Required task a:
Show each line of the records below that contains the string "group", where uppercase and lowercase letters must match.

Excerpt provided:
__________________________________________________

(From Thomas)
Hello, I'm Thomas Curtis and this is a little about me and a mini blog post combined.
I'm an e-learning developer at South East Essex College a FE/HE institution located in Essex, United Kingdom
I've worked at a range of Colleges and Academies, all of which pursue e-learning & ICT as a medium to enhance and support the learner experience. My education was interesting to say the least, I barely graduated from School as I had become disaffected with the learning experience, the traditional teaching methods used at that time and struggled with both the learning difficulties of Dyslexia and Dyspraxia.
It was not until I went to College (ironically it is the same institution that I work for now) that reignited both my passion for learning and computing in general. Through hard work & the support of lecturers I managed to secure both a recognised computing qualification, acceptance on a university degree and without sounding too melodramatic forge a new path for myself. I also feel having studied at the same College where I initially studied gives me a unique perspective, enabling me to see both sides of the coin so to speak.
As e-learning & the Internet itself was just getting started as a learning medium when I studied at the College (99-01), teachers and students were just getting used to the Internet as a resource let alone a method to evolve learning. It was as a result of my personal experiences as a student that I decided that once I had completed my Degree that I would try and return to the education sector to 'give something back' for lack of a better cliche, as I had personally benefited from the range of e-learning tools which enabled me to attain a level of education I had initially dismissed as an irrelevance, if not an impossibility.

__________________________________________________

Items listed in a dataset
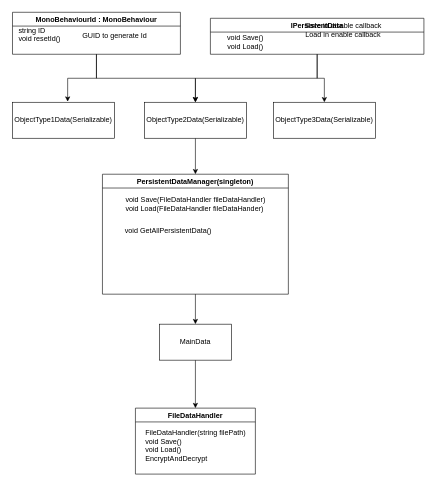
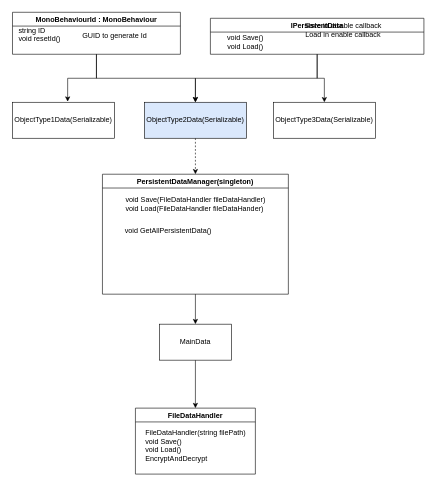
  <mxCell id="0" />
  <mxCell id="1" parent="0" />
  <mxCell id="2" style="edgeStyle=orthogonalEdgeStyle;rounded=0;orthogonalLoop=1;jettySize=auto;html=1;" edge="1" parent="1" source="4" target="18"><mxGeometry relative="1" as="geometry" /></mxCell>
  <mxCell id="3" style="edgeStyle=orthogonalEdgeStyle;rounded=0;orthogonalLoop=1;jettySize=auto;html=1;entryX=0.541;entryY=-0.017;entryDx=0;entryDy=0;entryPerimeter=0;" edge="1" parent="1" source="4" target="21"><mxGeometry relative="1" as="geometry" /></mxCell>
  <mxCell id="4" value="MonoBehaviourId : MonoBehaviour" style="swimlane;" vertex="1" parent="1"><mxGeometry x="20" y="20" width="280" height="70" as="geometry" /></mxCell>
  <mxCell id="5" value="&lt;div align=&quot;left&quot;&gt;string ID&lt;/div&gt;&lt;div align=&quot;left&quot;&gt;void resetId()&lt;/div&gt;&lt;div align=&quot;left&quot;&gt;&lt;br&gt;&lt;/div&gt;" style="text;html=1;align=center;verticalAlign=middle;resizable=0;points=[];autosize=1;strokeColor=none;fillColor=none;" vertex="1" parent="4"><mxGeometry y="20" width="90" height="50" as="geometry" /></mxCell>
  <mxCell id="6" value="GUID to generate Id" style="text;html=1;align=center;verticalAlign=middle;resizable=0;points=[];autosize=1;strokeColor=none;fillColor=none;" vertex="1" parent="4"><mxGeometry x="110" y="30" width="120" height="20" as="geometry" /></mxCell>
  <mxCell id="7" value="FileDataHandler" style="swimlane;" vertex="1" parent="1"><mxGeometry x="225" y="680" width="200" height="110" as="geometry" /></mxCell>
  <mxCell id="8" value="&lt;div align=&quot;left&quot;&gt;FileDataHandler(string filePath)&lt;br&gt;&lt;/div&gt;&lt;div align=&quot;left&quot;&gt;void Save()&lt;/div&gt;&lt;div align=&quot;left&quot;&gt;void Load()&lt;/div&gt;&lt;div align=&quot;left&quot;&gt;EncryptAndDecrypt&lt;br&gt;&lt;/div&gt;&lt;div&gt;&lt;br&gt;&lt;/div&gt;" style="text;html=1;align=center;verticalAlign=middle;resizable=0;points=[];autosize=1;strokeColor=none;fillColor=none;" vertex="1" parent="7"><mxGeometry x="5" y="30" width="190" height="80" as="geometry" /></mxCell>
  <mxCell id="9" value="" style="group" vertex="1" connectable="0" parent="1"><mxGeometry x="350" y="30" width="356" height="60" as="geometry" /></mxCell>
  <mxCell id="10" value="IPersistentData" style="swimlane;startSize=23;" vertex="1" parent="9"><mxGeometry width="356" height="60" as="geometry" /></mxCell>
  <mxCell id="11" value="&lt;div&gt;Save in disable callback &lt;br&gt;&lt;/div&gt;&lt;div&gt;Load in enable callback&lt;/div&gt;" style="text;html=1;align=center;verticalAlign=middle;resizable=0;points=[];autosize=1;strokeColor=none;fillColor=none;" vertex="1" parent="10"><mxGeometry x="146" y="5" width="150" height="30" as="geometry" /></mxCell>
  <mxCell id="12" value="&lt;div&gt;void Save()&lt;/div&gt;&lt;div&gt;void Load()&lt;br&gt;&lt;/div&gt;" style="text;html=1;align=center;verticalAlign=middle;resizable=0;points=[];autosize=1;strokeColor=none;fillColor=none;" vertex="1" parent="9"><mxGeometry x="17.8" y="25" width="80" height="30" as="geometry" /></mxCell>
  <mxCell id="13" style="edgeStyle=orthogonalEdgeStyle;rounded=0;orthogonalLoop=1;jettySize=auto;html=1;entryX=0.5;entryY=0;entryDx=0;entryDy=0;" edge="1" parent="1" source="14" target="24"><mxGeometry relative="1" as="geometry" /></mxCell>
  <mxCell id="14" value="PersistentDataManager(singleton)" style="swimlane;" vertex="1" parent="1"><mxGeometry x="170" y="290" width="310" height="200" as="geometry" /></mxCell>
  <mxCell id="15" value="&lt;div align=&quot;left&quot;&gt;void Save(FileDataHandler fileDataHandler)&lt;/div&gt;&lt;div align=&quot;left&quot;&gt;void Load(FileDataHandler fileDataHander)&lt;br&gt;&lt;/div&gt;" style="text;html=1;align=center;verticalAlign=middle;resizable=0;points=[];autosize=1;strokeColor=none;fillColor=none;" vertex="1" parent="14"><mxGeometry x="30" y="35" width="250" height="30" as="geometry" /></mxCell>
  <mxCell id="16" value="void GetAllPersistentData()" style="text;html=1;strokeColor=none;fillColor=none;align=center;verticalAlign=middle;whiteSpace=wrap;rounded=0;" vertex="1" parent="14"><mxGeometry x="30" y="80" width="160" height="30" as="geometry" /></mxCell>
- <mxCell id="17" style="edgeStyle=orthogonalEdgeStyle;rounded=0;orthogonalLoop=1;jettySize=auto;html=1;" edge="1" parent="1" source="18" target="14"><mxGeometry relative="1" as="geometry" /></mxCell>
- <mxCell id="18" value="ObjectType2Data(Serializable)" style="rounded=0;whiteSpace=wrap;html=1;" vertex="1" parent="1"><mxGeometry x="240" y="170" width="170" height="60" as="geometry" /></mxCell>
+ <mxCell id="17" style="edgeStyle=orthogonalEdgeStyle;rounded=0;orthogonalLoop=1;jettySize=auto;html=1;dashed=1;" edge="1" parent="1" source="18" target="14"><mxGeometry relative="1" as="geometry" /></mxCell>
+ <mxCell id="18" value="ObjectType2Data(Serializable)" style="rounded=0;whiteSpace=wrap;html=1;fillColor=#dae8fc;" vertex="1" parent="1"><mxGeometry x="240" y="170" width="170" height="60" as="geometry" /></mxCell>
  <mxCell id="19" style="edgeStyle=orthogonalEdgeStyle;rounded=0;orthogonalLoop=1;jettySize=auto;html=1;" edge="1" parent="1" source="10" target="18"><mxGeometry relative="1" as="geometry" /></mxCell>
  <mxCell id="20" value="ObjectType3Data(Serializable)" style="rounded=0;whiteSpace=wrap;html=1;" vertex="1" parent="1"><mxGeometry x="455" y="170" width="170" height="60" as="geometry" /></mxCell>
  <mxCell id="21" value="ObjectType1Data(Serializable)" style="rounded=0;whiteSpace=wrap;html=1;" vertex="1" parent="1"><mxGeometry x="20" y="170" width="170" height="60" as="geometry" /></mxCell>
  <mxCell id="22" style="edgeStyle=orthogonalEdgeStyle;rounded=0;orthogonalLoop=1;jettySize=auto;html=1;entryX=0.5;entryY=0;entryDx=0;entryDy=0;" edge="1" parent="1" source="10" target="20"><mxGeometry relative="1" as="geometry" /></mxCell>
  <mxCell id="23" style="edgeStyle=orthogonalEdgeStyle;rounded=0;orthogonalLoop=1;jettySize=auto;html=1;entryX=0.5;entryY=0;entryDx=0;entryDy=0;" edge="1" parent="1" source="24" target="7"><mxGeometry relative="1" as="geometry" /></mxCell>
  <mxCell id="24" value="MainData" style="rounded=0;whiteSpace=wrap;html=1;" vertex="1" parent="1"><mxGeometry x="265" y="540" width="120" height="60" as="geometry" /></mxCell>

__________________________________________________

Required task b:
Quote the part of the self-introduction above that starts at the words "I'm an e-learning" and stops after "Dyslexia and Dyspraxia.".

Expected output a:
  <mxCell id="9" value="" style="group" vertex="1" connectable="0" parent="1"><mxGeometry x="350" y="30" width="356" height="60" as="geometry" /></mxCell>

Expected output b:
I'm an e-learning developer at South East Essex College a FE/HE institution located in Essex, United Kingdom
I've worked at a range of Colleges and Academies, all of which pursue e-learning & ICT as a medium to enhance and support the learner experience. My education was interesting to say the least, I barely graduated from School as I had become disaffected with the learning experience, the traditional teaching methods used at that time and struggled with both the learning difficulties of Dyslexia and Dyspraxia.